▶ Task requirements:
Set down every record below exactly as it appears, but without the pictures.

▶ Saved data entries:
* * * * *
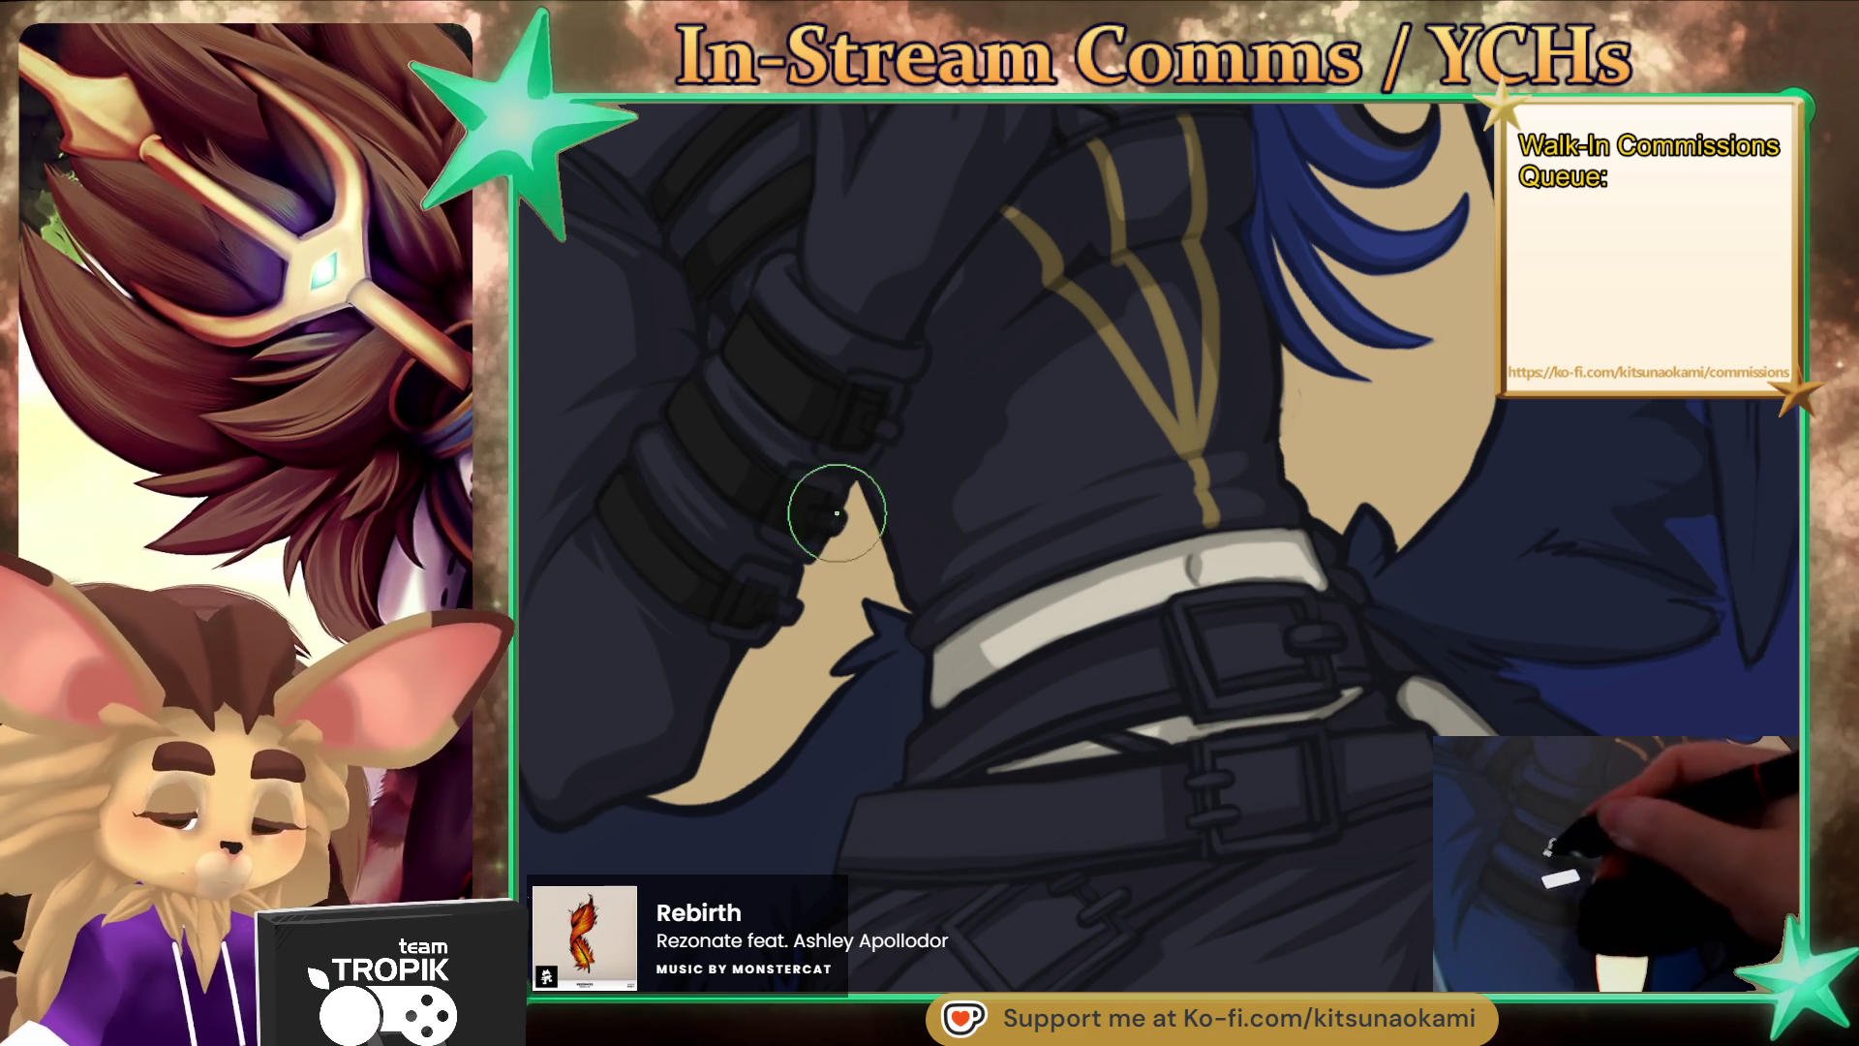
{"action": "key", "text": "bracketleft"}
{"action": "key", "text": "bracketleft"}
{"action": "key", "text": "bracketleft"}
{"action": "left_click_drag", "start_coordinate": [967, 739], "coordinate": [1120, 638]}
{"action": "mouse_move", "coordinate": [925, 735]}
{"action": "left_mouse_down"}
{"action": "mouse_move", "coordinate": [913, 759]}
{"action": "mouse_move", "coordinate": [966, 726]}
{"action": "mouse_move", "coordinate": [984, 751]}
{"action": "mouse_move", "coordinate": [1312, 665]}
{"action": "left_mouse_up"}
{"action": "left_click_drag", "start_coordinate": [1178, 687], "coordinate": [1117, 710]}
{"action": "mouse_move", "coordinate": [1352, 655]}
{"action": "left_mouse_down"}
{"action": "mouse_move", "coordinate": [1339, 619]}
{"action": "mouse_move", "coordinate": [1295, 614]}
{"action": "mouse_move", "coordinate": [1227, 640]}
{"action": "left_mouse_up"}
* * * * *
▶ Answer section:
{"action": "key", "text": "bracketleft"}
{"action": "key", "text": "bracketleft"}
{"action": "key", "text": "bracketleft"}
{"action": "left_click_drag", "start_coordinate": [967, 739], "coordinate": [1120, 638]}
{"action": "mouse_move", "coordinate": [925, 735]}
{"action": "left_mouse_down"}
{"action": "mouse_move", "coordinate": [913, 759]}
{"action": "mouse_move", "coordinate": [966, 726]}
{"action": "mouse_move", "coordinate": [984, 751]}
{"action": "mouse_move", "coordinate": [1312, 665]}
{"action": "left_mouse_up"}
{"action": "left_click_drag", "start_coordinate": [1178, 687], "coordinate": [1117, 710]}
{"action": "mouse_move", "coordinate": [1352, 655]}
{"action": "left_mouse_down"}
{"action": "mouse_move", "coordinate": [1339, 619]}
{"action": "mouse_move", "coordinate": [1295, 614]}
{"action": "mouse_move", "coordinate": [1227, 640]}
{"action": "left_mouse_up"}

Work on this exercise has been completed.